• _Available data_
****************************************

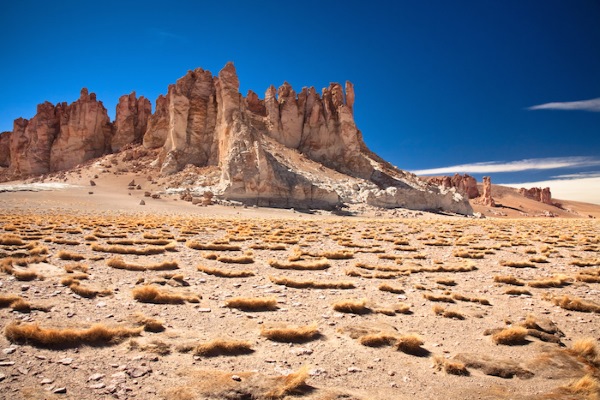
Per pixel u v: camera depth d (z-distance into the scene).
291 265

****************************************

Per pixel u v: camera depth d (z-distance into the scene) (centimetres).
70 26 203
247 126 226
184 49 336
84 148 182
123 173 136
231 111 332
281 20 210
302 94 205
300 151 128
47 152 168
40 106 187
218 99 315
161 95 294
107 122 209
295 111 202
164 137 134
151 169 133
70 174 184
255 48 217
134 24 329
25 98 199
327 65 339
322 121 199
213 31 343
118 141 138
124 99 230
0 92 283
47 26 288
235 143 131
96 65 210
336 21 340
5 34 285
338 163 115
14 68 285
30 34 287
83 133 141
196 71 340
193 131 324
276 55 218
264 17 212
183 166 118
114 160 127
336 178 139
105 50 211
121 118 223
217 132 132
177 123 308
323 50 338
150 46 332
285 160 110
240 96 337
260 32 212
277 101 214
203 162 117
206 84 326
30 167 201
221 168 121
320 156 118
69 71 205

****************************************

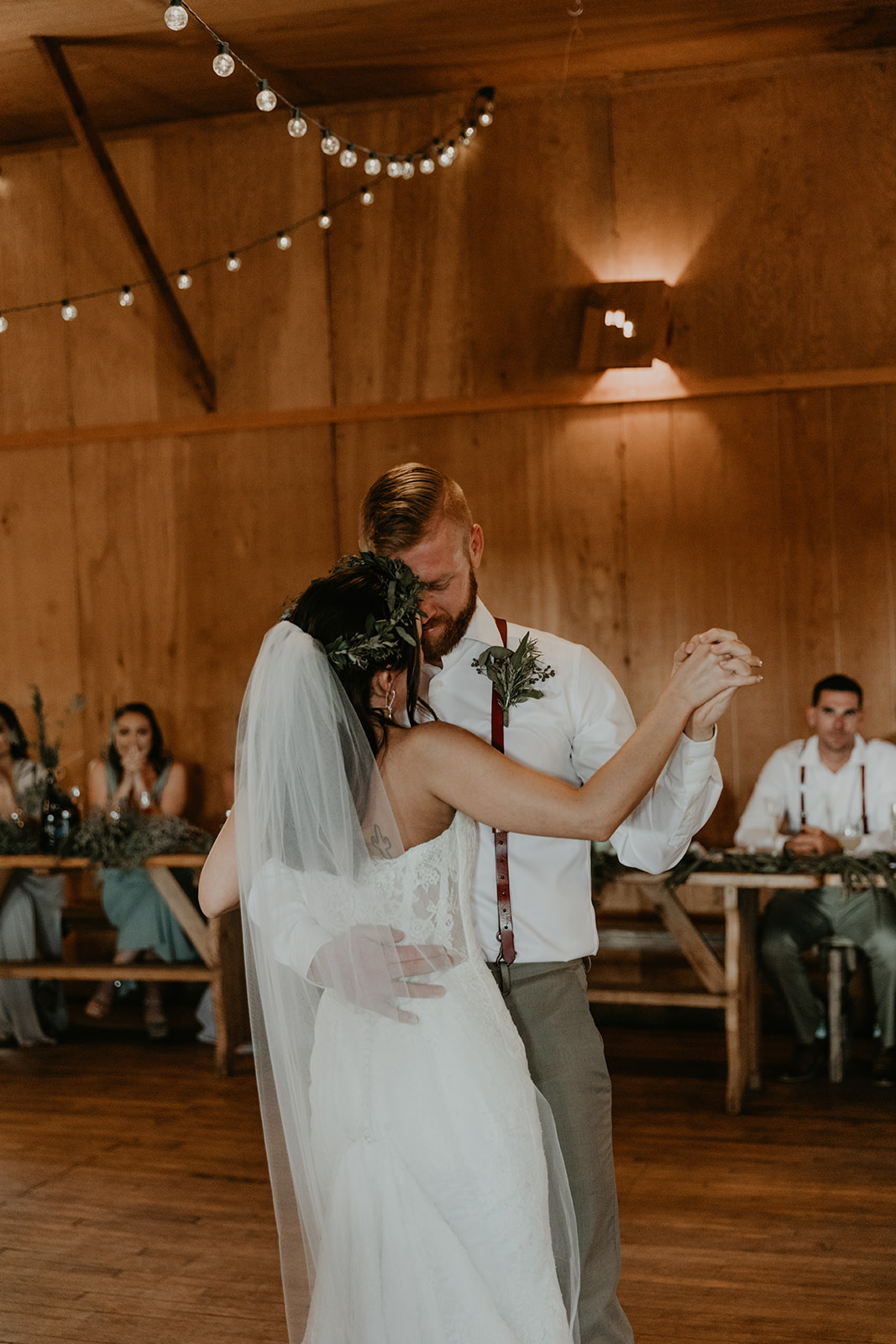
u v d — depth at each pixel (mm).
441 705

****************************************

• _Task directions_
Pull every line with the string "scene" out of the material.

• _Answer box_
Per pixel u v: camera depth d (z-distance into the scene).
Per pixel u v: camera depth d (z-distance into the scene) (centimetres).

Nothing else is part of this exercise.